The main exhibition space hosts a changing programme of events and exhibitions. The space has included work by Felicity Powell and Bobby Baker. In 2024, an exhibition highlighting the exploitation of workers, and entitled Hard Graft: Work, Health and Rights, included work by Cindy Sissokho, Lindsey Mendick, Lubaina Himid, Louise Bourgeois, Kelly O'Brien and Shannon Alonzo.

The building foyer and public areas usually include a 1950 work by Pablo Picasso (originally on a wall in John Desmond Bernal's flat in Torrington Square) and one by Anthony Gormley. A figure by Marc Quinn was originally lying unprotected on the stone floor, then moved inside a glass case, and is also not currently on view.
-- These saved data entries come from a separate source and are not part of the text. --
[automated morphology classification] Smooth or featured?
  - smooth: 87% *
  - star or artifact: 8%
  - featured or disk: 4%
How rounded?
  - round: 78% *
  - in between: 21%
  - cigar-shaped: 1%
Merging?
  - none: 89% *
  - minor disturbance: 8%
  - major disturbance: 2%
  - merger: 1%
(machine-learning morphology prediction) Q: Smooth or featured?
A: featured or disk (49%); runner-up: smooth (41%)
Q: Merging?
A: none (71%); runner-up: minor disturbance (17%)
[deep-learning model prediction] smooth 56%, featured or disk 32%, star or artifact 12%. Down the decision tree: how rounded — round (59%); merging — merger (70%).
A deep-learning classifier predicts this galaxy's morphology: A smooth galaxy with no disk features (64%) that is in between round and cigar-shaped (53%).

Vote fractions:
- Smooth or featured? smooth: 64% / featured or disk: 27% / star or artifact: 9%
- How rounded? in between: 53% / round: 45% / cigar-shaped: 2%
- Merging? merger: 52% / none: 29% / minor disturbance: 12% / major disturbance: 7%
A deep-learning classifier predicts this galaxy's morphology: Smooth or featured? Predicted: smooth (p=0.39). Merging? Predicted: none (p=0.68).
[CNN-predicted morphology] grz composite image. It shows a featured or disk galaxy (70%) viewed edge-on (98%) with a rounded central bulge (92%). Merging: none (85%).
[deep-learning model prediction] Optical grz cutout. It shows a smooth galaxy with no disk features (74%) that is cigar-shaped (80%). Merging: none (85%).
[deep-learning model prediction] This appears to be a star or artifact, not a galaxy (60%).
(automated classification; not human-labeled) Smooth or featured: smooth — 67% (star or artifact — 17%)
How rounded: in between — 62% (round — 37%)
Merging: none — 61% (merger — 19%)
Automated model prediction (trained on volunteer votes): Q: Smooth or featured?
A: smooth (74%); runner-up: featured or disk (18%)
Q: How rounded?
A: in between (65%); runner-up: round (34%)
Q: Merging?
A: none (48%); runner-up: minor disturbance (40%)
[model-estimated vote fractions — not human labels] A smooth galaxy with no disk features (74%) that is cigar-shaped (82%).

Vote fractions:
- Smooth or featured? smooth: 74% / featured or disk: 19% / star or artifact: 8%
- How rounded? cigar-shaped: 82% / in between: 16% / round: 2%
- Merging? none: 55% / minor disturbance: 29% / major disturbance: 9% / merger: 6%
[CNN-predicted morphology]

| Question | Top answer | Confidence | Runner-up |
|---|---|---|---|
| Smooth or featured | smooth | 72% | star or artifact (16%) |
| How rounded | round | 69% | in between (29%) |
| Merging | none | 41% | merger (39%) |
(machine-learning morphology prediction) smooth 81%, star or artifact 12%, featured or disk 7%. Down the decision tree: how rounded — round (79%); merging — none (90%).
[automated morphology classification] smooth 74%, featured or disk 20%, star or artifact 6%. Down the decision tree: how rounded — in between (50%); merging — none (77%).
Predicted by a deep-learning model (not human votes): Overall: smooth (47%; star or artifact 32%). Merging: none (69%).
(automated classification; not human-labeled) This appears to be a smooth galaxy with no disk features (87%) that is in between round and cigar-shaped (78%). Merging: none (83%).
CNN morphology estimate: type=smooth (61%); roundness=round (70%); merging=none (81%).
The collection includes 17,500 magic-medical amulets, talismans and charms picked up by Henry Wellcome in Islamic North Africa and elsewhere in the world.

Wellcome Collection is digitising and openly licensing its collection; as of January 2020 it had made over 40 million images from 325,000 items (books, manuscripts, archives, artworks, audio and video material etc.) available on wellcomecollection.org and via a range of third-party services.